墓参り
今日は父の命日です。ちょうど10年が経ちました。
10年前の今日、それは月曜日でした。入院中の父の具合はだんだん衰弱に向かっていたものの、なにせまだ60歳ですから、そんなすぐに逝ってしまうなんて思っていませんでした。
その少し前に具合が悪くなった時に、点滴を打ってもらったら非常に元気になったことがあったので、そうすればまた元気になるだろうと高をくくっていた面もありました。
ただ、入院後の検査で、癌の可能性があると医者には言われていました。もう少しきちんと検査しないと断定はできないが、いくつかの数値がその可能性をかなり高い割合で示唆していると言われました。
詳しい検査をすぐにやれればよいのですが、その時点で父はかなり衰弱していて、とても検査を受けるだけの体力があるようには見えず、医者ももう少し 様子を見て、体力が回復してきたら検査をしましょうということになっていたのですが、それを待ちきれずに逝ってしまったわけです。

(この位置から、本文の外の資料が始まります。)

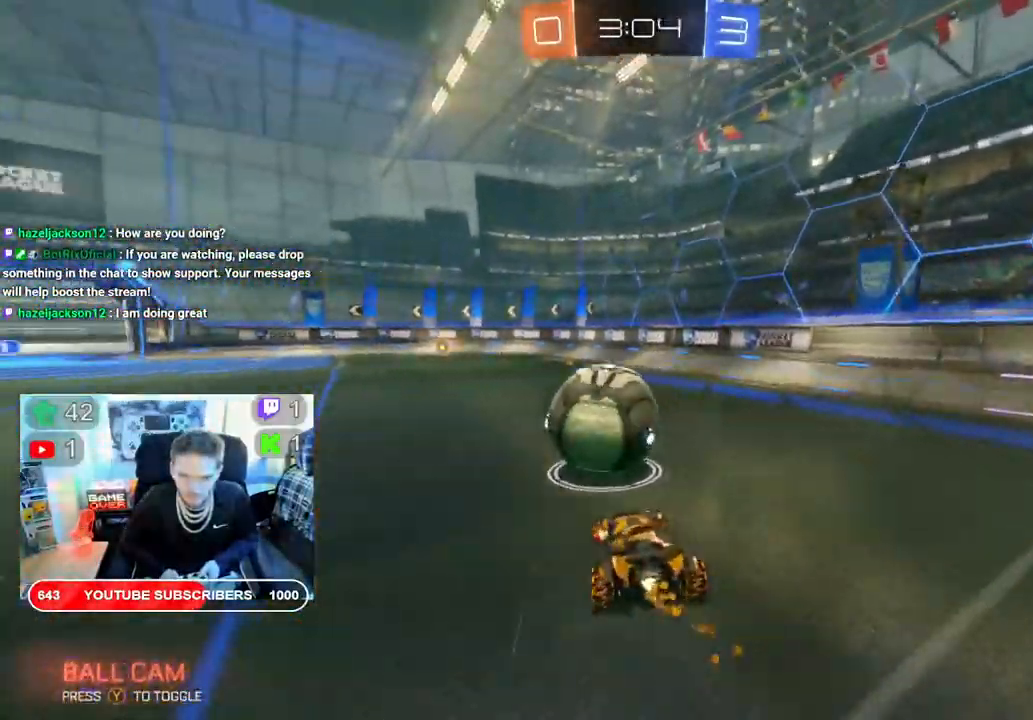
{"buttons": ["B", "R2"], "left_stick": "left", "right_stick": "center", "events": [[17, "B", "up"], [17, "left_stick", "center"], [83, "left_stick", "left"], [483, "B", "down"]]}
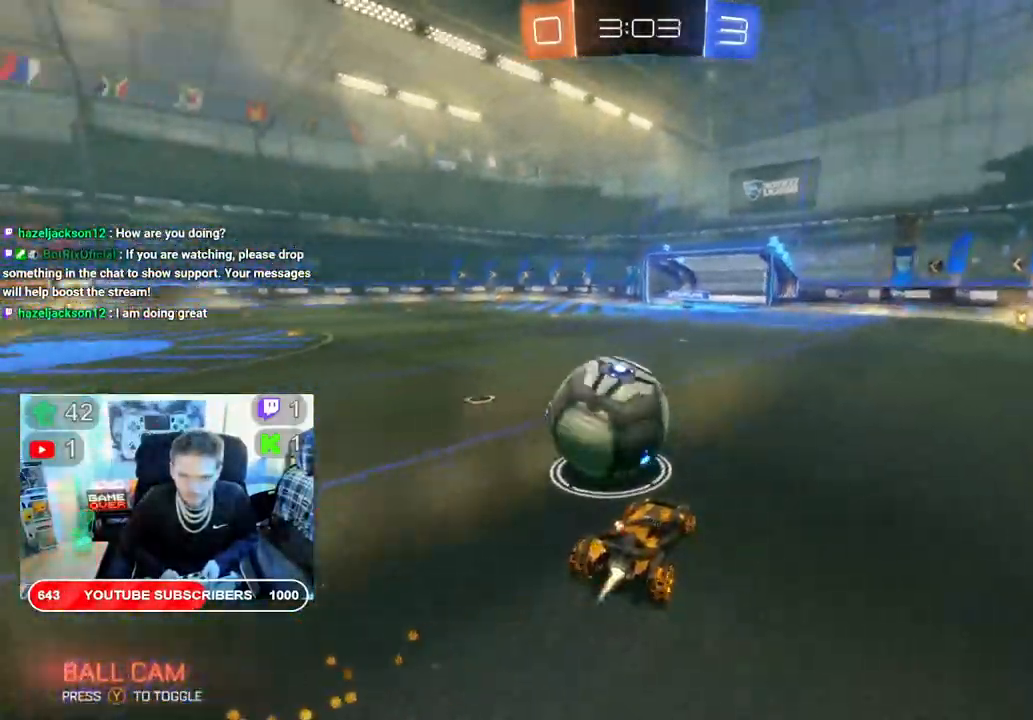
{"buttons": ["R2"], "left_stick": "center", "right_stick": "center", "events": [[133, "left_stick", "down-left"], [183, "B", "up"], [267, "left_stick", "down"], [400, "left_stick", "center"]]}
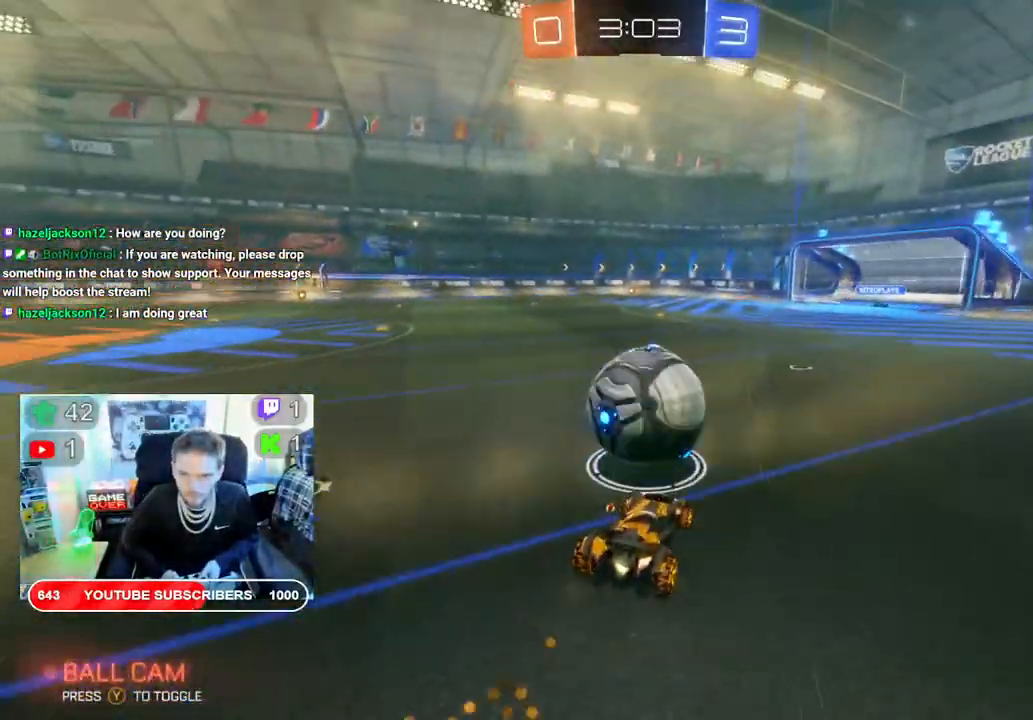
{"buttons": ["B", "R2"], "left_stick": "left", "right_stick": "center", "events": [[33, "B", "down"], [417, "left_stick", "left"]]}
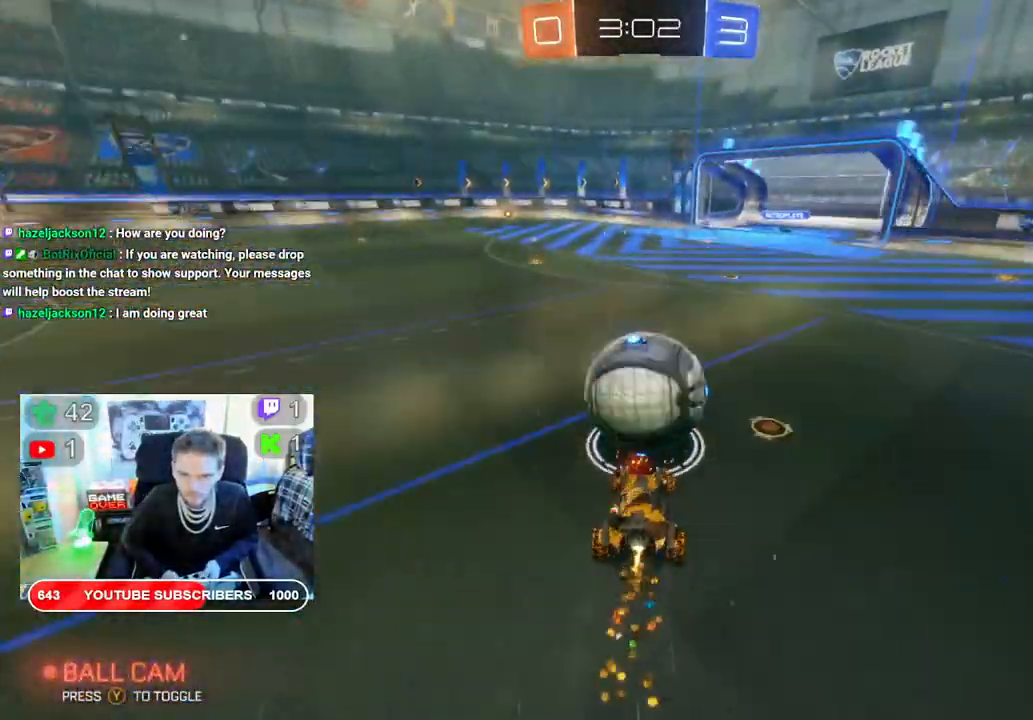
{"buttons": ["R2"], "left_stick": "center", "right_stick": "center", "events": [[67, "B", "up"], [467, "left_stick", "center"]]}
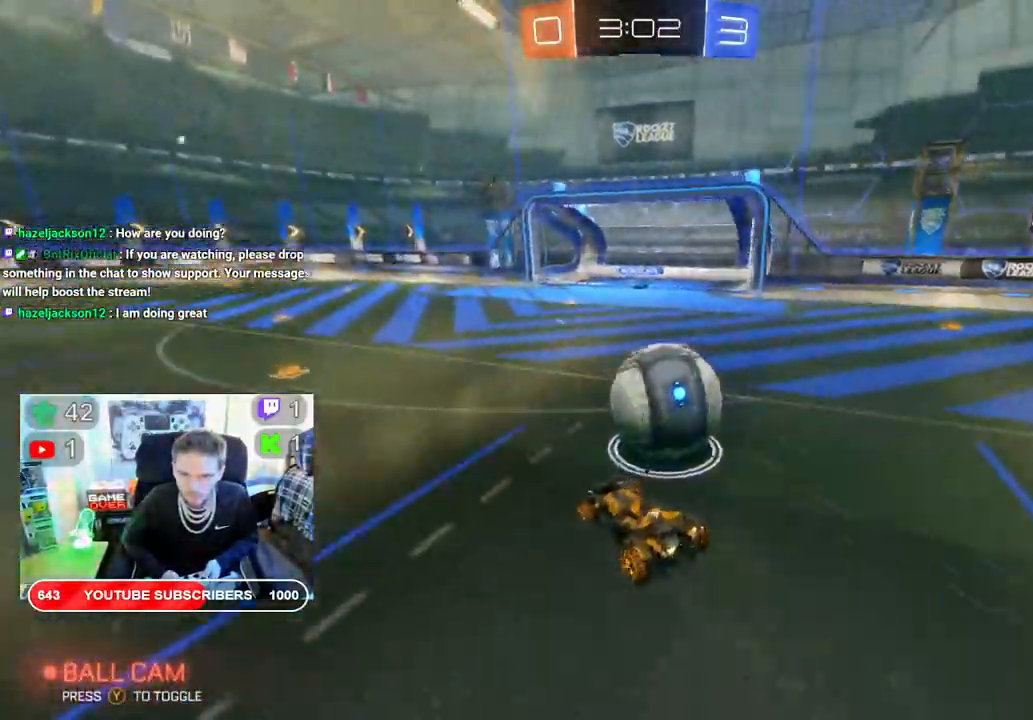
{"buttons": ["R2"], "left_stick": "right", "right_stick": "center", "events": [[100, "B", "down"], [183, "left_stick", "right"], [500, "B", "up"]]}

朝、いつも通りに出勤し、9時を回ってボツボツ他の社員が出勤してきたころ(←出版社の編集部って、10時、11時にならないと全員揃わない!)、 母から電話があり、父が危篤状態になったからこれから病院に行くので、あたしにもすぐに帰宅して病院へ来い、というものでした。
すぐに帰り、大雨の中、車で病院に向かいましたが、既に父は事切れていました。母が病院に着いた時、既に呼吸停止状態で、最後の悪あがきよろしく酸素吸引をしていたところだったそうです。
じきに妹が到着し、母と妹の見守る中、すべての処置を諦めて、ご臨終ということになったそうです。その後しばらくして、あたしが病院に着いたのでした。
そう、あれからもう十年も経つんですねえ。
その時点でパスポートも持ってなくて、海外に行ったことはおろか、飛行機に乗ったこともなかった母が、会社の旅行で香港へ連れて行ってやったのを皮切りに、中国へ既に5回も行っています。北海道へも数回行ってますので、飛行機にはだいぶ慣れたようです。
女って強い、としみじみ思います。これが逆だったら、遺された夫は数年と持たず、亡き妻の後を追うように死んでいってしまうことでしょう。もちろん例外も多数あるでしょうが、少なくとも、あたしが自分の両親を見ている限り、このことは確実に言えます。
しかし、あたしが中国学を専攻したからってわけじゃないでしょうけど、父が亡くなった今日、9月9日は毛沢東が死んだ日でもあるのです。父の命日は自分の母親(つまりあたしの祖母)と同じ日で、これもなにやら因縁めいていますが......。
ところで、最近は男女とも元気なお年寄りが多く、あたしの勤務先でも、両親や祖父母がまだ元気だという人はたくさんいるようです。
でも、あたしの場合、普通なら四人いる祖父母が、あたしが生まれた時点で母方の祖母一人しかいませんでした。父は母親と、母は父親とそれぞれ幼少の頃に死に別れているので仕方ありませんが、祖父母に縁の薄いあたしです。
その唯一の祖母は、父が亡くなった10日後に亡くなりました。祖母は約10年、病院で寝たきりでしたが、時々お見舞いに行く程度で、行ってもあたしはおろか、実の娘である母のことも認識できない状態が、後半の七、八年でした。
思い出してみますと、その頃って毎年のように親戚や知り合いの人が亡くなって、しょっちゅう葬式や法事があった覚えがあります。最近はそういうこともないので、平和な時を過ごしています。
そんなわけで、今日は母と妹と三人で墓参りに行きました。秋のお彼岸の時期では流石にお寺も混みますし、今日はちょうど命日に重なっていますので、ちょうどいいでしょう。
うちのお墓は霊園ではありません。東京の都心、神宮球場のある外苑前駅から歩いて15分くらいのところにあるお寺です。江戸時代から続く、それなりに由緒あるお寺のようですが、本堂などだいぶ古くなってきていますね。